**Consignes**:
1 – Relevez toutes les personnes nommées dans le texte sur Domenech, hormis Domenech lui-même.
2 – Reprenez le texte sur Domenech à la suite de sa dernière phrase.

Le Vestiaire republie aujourd’hui la véritable histoire de Domenech à la tête du football français. Celle où les incohérences prennent tout leur sens, où le foutage de gueule est professionnalisé. Voici l’histoire d’un homme livré à lui-même, seul contre tous : le premier héros de téléréalité sportive.
Raymond Domenech n’en garde que des bons souvenirs. En 1999, 2006 et pourquoi pas 2008, France-Italie aura récompensé les efforts du plus grand génie du football français. Pourvu que ce nouveau grand jour ne soit pas le dernier. Si la production emmenée par le tandem Escalettes / Jacquet n’exclut pas de programmer le Domenech show encore deux ans, rien n’est encore décidé. Depuis qu’il a pris en mains les Espoirs, s’il fait n’importe quoi et ne gagne rien, il accède quand même aux plus hautes fonctions. Frappé du sceau du génie. Après tout, ce n’est que de la télé.
L’histoire commence en 1993. Domenech est répéré lors d’un casting sauvage des plus classiques par Jean Fournet-Fayard. Le président de la FFF n’en est pas à son premier coup d’excellence, c’est lui qui a mis Houiller à la tête des A. Il repartira avec au lendemain de France-Bulgarie. Ce qu’il aime chez Raymond, c’est sa moustache, et la principale ligne de son CV : fraîchement viré manu militari par son premier vrai patron, Jean-Michel Aulas. C’est un premier signe très favorable. Pas encore assez médiatique, il hérite logiquement de l’équipe de France Espoirs et sa faible exposition (le câble ou Canal+ en crypté) pour se faire les pieds ; il y restera 11 ans. Le bilan des Bleuets est flatteur : deux titres en dix ans (vainqueur du tournoi de Casablanca 1999 et du festival Espoirs de Toulon en 1997), avant la gloire de 2004 et son second Toulon. Un marche pied vers le stade supérieur : ses échecs multiples sont un gage probant, il a même flingué plusieurs générations (cf Henry lors du Italie-France 1999). Il est prêt pour le prime time.

**Données fournies**:
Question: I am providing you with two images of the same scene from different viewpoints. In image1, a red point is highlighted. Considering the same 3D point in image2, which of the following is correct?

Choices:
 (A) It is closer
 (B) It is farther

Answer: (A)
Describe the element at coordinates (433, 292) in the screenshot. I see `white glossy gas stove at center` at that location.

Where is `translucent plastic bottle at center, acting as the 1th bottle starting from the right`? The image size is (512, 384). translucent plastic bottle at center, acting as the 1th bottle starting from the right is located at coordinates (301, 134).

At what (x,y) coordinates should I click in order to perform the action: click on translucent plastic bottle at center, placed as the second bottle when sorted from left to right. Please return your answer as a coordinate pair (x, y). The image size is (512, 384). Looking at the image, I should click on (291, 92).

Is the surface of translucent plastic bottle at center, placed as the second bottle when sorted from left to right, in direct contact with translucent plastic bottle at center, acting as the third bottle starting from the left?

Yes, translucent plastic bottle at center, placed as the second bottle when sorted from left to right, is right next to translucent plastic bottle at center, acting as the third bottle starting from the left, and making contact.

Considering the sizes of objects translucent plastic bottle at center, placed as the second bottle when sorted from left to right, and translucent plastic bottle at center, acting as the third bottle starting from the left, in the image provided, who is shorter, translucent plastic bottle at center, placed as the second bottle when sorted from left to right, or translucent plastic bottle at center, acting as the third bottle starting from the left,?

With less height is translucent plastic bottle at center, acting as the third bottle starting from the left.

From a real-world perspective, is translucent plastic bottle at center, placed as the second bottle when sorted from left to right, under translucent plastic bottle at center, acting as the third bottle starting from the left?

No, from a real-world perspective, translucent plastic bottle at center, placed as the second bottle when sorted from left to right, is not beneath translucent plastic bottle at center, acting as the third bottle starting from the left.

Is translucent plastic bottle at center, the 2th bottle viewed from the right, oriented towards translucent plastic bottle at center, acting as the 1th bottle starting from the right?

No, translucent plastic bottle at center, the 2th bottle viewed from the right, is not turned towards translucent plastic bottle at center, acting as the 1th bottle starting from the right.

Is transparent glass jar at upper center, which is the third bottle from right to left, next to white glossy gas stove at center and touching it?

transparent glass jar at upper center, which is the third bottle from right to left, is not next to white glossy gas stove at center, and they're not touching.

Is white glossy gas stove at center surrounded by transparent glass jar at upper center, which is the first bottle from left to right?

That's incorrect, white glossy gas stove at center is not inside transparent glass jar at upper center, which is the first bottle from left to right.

**Réponses**:
1 – Escalettes, Jacquet, Jean Fournet-Fayard, Houiller, Jean-Michel Aulas, Henry

2 –
La vraie vie de Raymond
Lors de son entretien d’embauche, Domenech oublie son CV à la maison et passe pour l’homme idéal auprès de Simonet comme d’Estelle Denis, pour le candidat de la DTN face à Tigana et Blanc. Sa première conférence de presse est déjà un foutage de gueule médiatisé. Le premier d’une longue série, le public aime, les journalistes aussi. « Quelles sont les grandes lignes de votre projet ? C’est simple : il faut gagner des matches. » A partir de là, c’est l’escalade. Avec l’équipe de France A, il trouve enfin un jouet à sa mesure. Il veut tout tenter pour ridiculiser le football français le plus longtemps possible. La production lui donne carte blanche, il ne va pas se faire prier. Landreau le comprendra un peu tard, il n’existe pas de relation filiale à la télé. Tout ça c’est du cinéma. On fait clairement comprendre à Domenech l’étendue du challenge : « Les résultats on s’en fout, seule compte l’audience. »
Il commence fort. Interdire les walkman et imposer les protège-tibias à l’entraînement, même une équipe de DH insulte l’entraîneur au bout de deux jours. Il impose une intransigeance dont il se moque éperdument. Il discute avec les joueurs un par un sans écouter leurs avis. Mais ça lui donne un côté humain pas dégueulasse. Il convoque même Luyindula. Mais Raymond veut plus. Il veut se faire tous les cadres. Thuram et surtout Zidane sont retraités. L’occasion de liquider la génération Jacquet est trop belle. Le talent et la persévérance agissent : ils cèdent aux sirènes du génie rapidement. Il fait croire à Zidane qu’une deuxième étoile ferait joli sur sa robe de chambre. En réalité, la Coupe du Monde 2006 doit être leur fiasco final, il va tout mettre en oeuvre pour y parvenir.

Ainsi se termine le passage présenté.